▶ [Directive 1]: Reproduce, word for word, the stretch of the entries from their start through the line containing "export const myFeature", omitting the pictures.

▶ [Selection]:
Of course, we’re not legal experts. We should probably at least listen to what many of them may have to say.

Legal scholars say Amy Coney Barrett’s judicial philosophy could settle legal stalemates and disagreements that have seen lower federal courts deliver a variety of rulings on gun rights.

Barrett’s adoption of what experts refer to as a “text, history and tradition” philosophy—which relies on the text and historic applications of the Second Amendment, rather than the applications of “balancing tests” of individual rights and government interest to determine whether or not a gun law is constitutional—could be revolutionary for Second Amendment cases.

“In practice, the Court’s adoption of the ‘text, history, and tradition’ test would mean a lot of previously settled circuit precedent gets unsettled,” Jacob D. Charles, executive director of Duke University’s Center for Firearms Law, told the Washington Free Beacon.

▶ [Extracted information]:
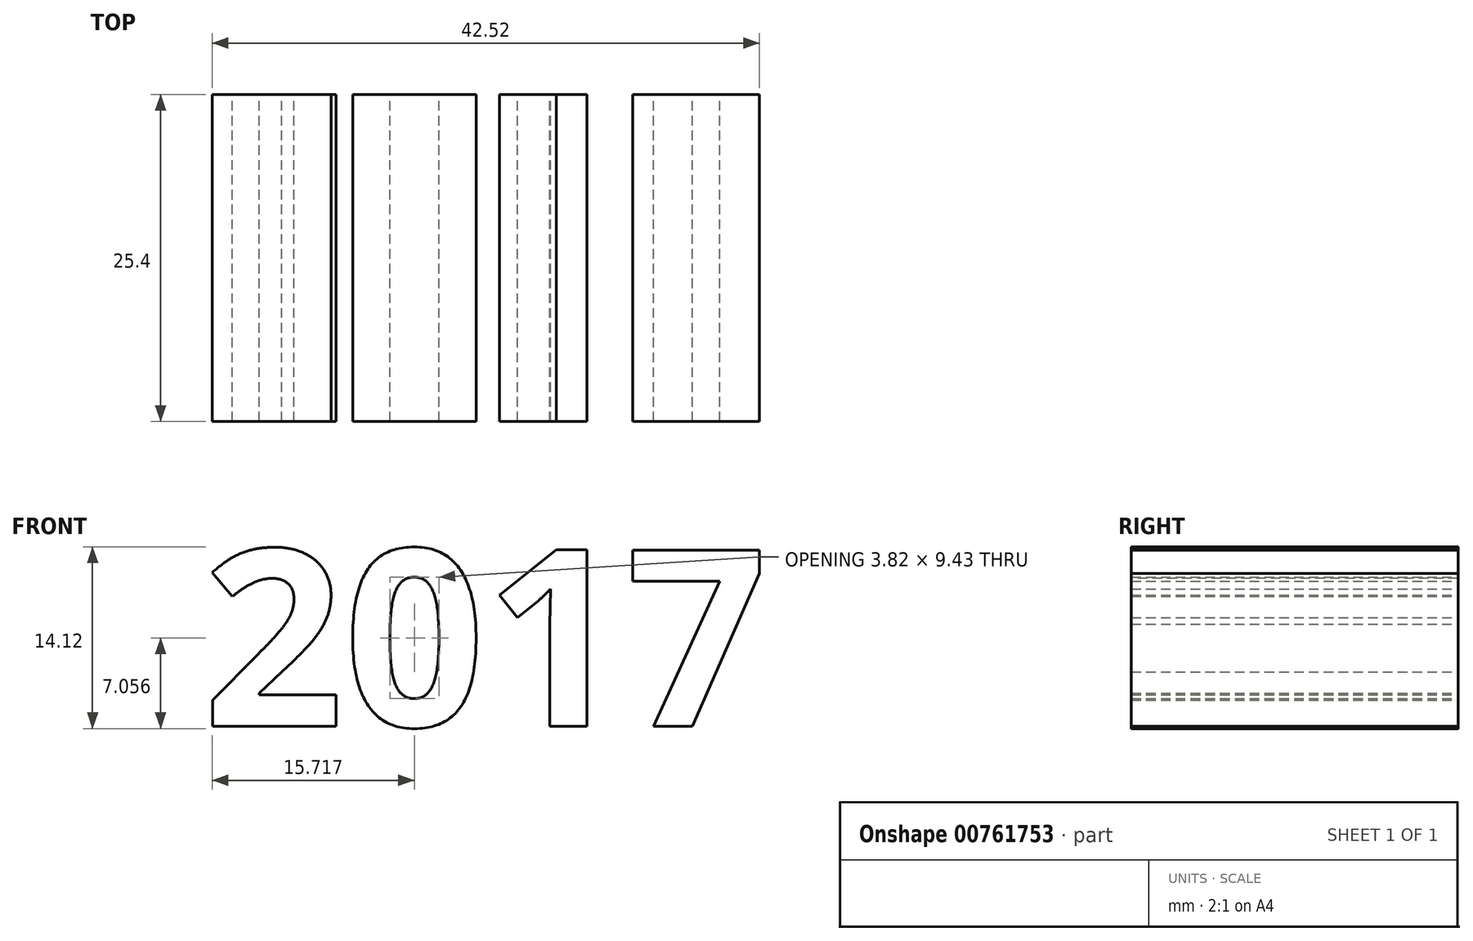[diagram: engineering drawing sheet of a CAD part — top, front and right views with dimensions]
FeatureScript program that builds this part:
annotation { "Feature Type Name" : "Feature", "Feature Type Description" : "" }
export const myFeature = defineFeature(function(context is Context, id is Id, definition is map)
    precondition{}
    {
        {
            var Q0;
            Q0=qCreatedBy(makeId("Front.planeOp"),FACE);
            var sketch = newSketch(context, id + "F0", { "sketchPlane" : qUnion([Q0])});
            skText(sketch, "E0", { "text": "2017", "fontName": "OpenSans-Bold.ttf"});
            const initialGuessF0  = {"E0": [-0.04448, 0, 1, 0, 0.01383]};
            skSetInitialGuess(sketch, initialGuessF0);
            skSolve(sketch);
        }
        {
            var Q0;
            Q0 = qSketchRegion(id + "F0", true);
            extrude(context, id + "F1", {"entities" : qUnion([Q0]), "depth" : 25.4 * mm, "offsetDistance" : 25.4 * mm});
        }
    });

▶ [Directive 2]: From the passage on Amy Coney Barrett and Second Amendment cases, extract verbatim the stretch from "Legal scholars say" through "the Washington Free Beacon.".

▶ [Task result 1]:
[diagram: engineering drawing sheet of a CAD part — top, front and right views with dimensions]
FeatureScript program that builds this part:
annotation { "Feature Type Name" : "Feature", "Feature Type Description" : "" }
export const myFeature = defineFeature(function(context is Context, id is Id, definition is map)

▶ [Task result 2]:
Legal scholars say Amy Coney Barrett’s judicial philosophy could settle legal stalemates and disagreements that have seen lower federal courts deliver a variety of rulings on gun rights.

Barrett’s adoption of what experts refer to as a “text, history and tradition” philosophy—which relies on the text and historic applications of the Second Amendment, rather than the applications of “balancing tests” of individual rights and government interest to determine whether or not a gun law is constitutional—could be revolutionary for Second Amendment cases.

“In practice, the Court’s adoption of the ‘text, history, and tradition’ test would mean a lot of previously settled circuit precedent gets unsettled,” Jacob D. Charles, executive director of Duke University’s Center for Firearms Law, told the Washington Free Beacon.